◆ PEDIDO: No texto fornecido, com que ano se compara o estado em que chegamos?

◆ TEXTO FORNECIDO:

▬▬▬▬▬▬▬▬▬▬

Ninguém disse que perderíamos o equilíbrio, que o que está nas nossas possibilidades é apenas e unicamente deixar os nossos extintos humanos de aproximação em modo pause nesse momento, ninguém nunca teria imaginado que poderíamos estar nesse estado em que chegamos, talvez pior que 2020. Hoje as mentes não se aquietam para poderem ter energia para concretizar o desafio de pagar as contas no fim do mês.

Ninguém diz que esse passar por cima de tudo é na verdade tantas vezes um passar por baixo, é esconder atrás dos cômodos e das almas as dores e as alegrias. É passar por baixo de si mesmo. É voltar, é continuar, é engolir melhor os sapos que vão denunciar os coachados meses (ou anos) depois dos elos e dos perigos amenizados.

É tudo muito sério para deixar de lado.

Dói, é verdade.

▬▬▬▬▬▬▬▬▬▬

◆ REGISTROS ARMAZENADOS:
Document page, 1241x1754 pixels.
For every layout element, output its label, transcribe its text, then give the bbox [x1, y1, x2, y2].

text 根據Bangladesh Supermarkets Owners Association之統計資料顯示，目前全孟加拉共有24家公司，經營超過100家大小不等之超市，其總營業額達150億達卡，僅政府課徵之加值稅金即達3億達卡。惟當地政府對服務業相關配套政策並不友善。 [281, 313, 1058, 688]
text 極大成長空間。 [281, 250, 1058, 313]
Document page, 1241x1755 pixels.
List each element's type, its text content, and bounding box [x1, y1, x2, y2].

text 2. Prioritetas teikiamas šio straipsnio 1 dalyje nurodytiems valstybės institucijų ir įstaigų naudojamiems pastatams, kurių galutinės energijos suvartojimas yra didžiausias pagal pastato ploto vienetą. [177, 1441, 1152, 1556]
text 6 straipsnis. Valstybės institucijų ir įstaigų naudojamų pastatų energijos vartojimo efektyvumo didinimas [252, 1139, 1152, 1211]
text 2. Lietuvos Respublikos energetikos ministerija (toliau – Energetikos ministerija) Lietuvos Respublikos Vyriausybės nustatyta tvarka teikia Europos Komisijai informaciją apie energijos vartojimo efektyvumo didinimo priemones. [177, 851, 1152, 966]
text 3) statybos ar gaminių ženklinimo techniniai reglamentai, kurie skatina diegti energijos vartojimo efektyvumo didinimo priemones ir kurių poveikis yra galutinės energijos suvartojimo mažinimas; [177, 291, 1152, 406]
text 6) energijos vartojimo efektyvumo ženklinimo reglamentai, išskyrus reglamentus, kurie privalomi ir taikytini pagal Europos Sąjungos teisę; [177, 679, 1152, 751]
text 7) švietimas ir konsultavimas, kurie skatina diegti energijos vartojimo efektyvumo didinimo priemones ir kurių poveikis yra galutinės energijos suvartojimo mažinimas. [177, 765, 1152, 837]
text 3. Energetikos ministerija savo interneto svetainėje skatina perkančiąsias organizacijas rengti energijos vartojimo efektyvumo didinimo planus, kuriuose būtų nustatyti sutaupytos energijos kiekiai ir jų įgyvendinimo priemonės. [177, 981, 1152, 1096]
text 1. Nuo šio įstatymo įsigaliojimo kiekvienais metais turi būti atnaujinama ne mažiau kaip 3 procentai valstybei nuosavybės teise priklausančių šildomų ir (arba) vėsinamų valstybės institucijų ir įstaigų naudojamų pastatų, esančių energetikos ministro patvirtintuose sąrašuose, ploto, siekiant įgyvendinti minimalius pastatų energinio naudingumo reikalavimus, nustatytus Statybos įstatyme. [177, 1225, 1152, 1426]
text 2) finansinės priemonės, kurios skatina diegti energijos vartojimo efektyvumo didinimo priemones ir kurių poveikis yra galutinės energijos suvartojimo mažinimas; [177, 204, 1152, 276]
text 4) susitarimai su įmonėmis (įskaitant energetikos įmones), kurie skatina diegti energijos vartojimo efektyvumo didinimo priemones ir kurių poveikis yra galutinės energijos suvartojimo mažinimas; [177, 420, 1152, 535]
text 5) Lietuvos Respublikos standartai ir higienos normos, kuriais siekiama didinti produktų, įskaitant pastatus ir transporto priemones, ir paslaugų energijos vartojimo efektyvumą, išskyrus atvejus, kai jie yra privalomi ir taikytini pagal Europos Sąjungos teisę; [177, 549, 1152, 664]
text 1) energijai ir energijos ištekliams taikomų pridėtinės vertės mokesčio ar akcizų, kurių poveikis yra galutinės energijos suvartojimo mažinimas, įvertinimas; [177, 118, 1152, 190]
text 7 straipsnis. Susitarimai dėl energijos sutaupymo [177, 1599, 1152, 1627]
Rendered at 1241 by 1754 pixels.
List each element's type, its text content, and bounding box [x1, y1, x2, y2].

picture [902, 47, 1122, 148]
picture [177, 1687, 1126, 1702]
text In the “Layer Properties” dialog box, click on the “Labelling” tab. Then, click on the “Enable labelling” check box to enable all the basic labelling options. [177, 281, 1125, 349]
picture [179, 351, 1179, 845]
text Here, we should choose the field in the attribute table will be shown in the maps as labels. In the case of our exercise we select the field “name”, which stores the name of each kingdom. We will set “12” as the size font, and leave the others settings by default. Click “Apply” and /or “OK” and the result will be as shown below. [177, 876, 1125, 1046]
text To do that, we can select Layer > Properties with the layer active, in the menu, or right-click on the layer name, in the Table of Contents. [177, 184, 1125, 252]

▬▬▬▬▬▬▬▬▬▬

◆ RESULTADO: Com 2020: o texto diz que o estado em que chegamos é talvez pior que 2020.